"You've got to work for every out," said manager Dave Trembley. "You can't take anything for granted. You've got to make pitches all the time. It's been a tough go, but you go through it. ... Maybe this will get us started in the right direction. Our starters have pitched some good games in the last two weeks. We just haven't won."
Truth be told, pitching was an afterthought for much of Saturday's game, a luxury afforded by Baltimore's eight-run and eight-hit outburst in the second inning. The first three runs scored on an error, a sacrifice fly and a wild pitch before the floodgates opened with Aubrey Huff's three-run homer.
Seven of the O's nine starters reached base and scored during that rally, giving Eaton all the breathing room he'd need. Designated hitter Luke Scott singled and scored twice in the second, and later on, Nick Markakis, Lou Montanez and Adam Jones swelled the score with a homer apiece.
Trembley, in fact, said that the rout had its roots in a shutout from the night before. The Orioles (13-18) were humbled by CC Sabathia on Friday and thus all the more motivated to break out Saturday.
"That says a lot about their efforts and preparation," he said. "Guys aren't satisfied. I think tonight was really a way for them to answer back after a real tough night and facing one of the premiere pitchers in baseball. And you've got to give [hitting coach Terry Crowley] a lot of credit because he had the hitters ready tonight."

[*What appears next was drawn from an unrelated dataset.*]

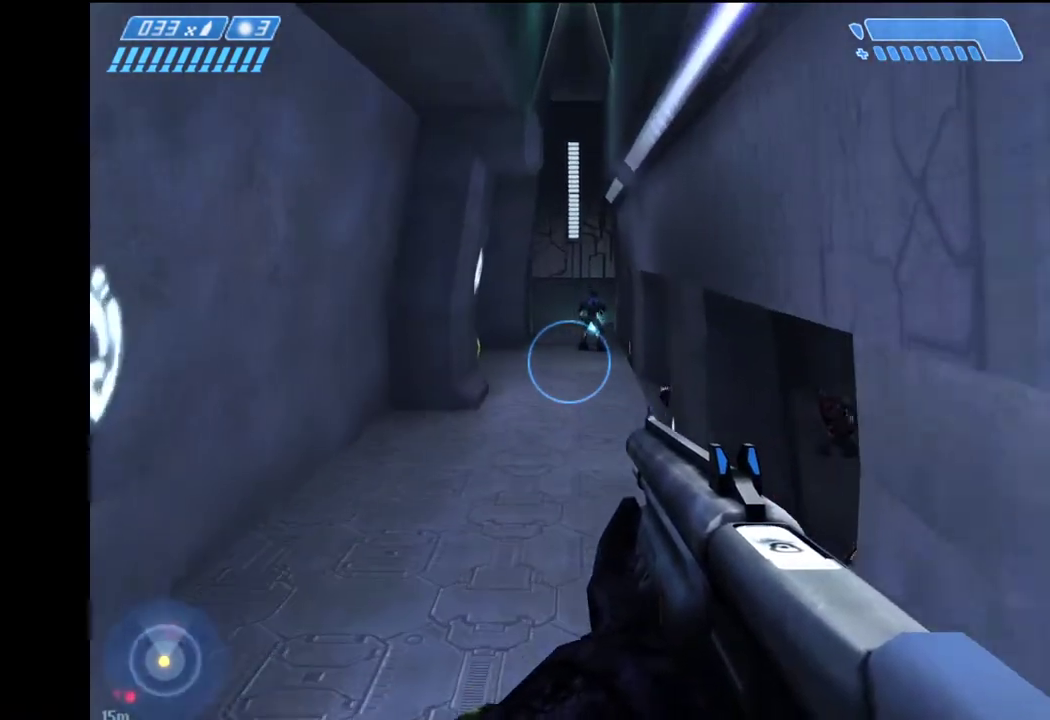
{"keys": ["w"], "mouse": [], "events": [[183, "mouse_left", "down"], [367, "mouse_left", "up"]]}
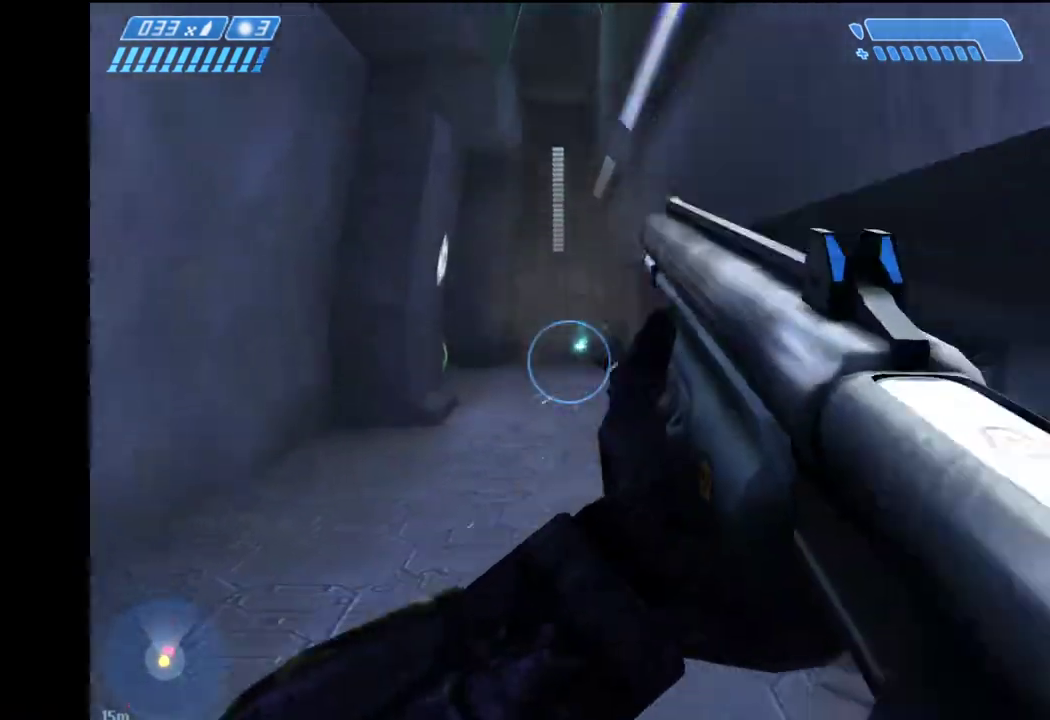
{"keys": ["w"], "mouse": [], "events": []}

"No one likes getting shoved against," added Scott, who scored three times. "Sabathia did a great job last night. You can only tip your hat to him, but today, we came out with a purpose."
Baltimore set a season high in runs scored and tied a season high with 16 hits, but it took an all-around effort from everyone in the lineup. Four players -- Jones, Markakis, Scott and catcher Gregg Zaun -- had at least three hits, and four more scored multiple runs. The O's four home runs also tied a season high.
Furthermore, the Orioles hadn't scored eight runs or recorded eight hits in an inning since last August.
"That was a lot of fun to watch," said Eaton of the onslaught. "You can't give those guys enough credit. [Phil] Hughes had come out and started real hot since he'd been called up, so it was nice to see what those guys were able to do. It speaks volumes for what they're capable of, especially after a tough night like they had last night."
Eaton, meanwhile, was never really able to settle in. The right-hander threw more than 20 pitches in the first inning before escaping unscathed, and he got a key double play to escape the second. Melvin Mora helped Eaton out with two key plays in the third, and then the momentum began to shift in the fourth.
New York heaped some subtle pressure on Eaton by drawing three walks to start the fourth, alarming Trembley enough that he got Brian Bass up in the bullpen. Eaton was able to escape on a sacrifice fly and a double play, and he gave up two home runs before working his way out of the fifth.
"The stuff was there, but it was a rough night otherwise," Eaton said. "I was glad to get through five innings. The story is the way the offense came out and put up a big number in the second inning."
That may be the story, but the pitching trend is an interesting corollary. The Orioles have seen their starting pitchers complete six innings eight times in their past 15 games, but they've allowed fewer than three earned runs just twice in that span. For the season, Baltimore's starting staff has racked up an 8-14 record and a 5.49 ERA.
"For us, it's no different than anything else," Trembley said regarding his rotation. "It's about the team and you need contributions from everybody and we need each other to pick each other up. When one part's not going real well, you can't dwell on it. The other parts have got to pick them up."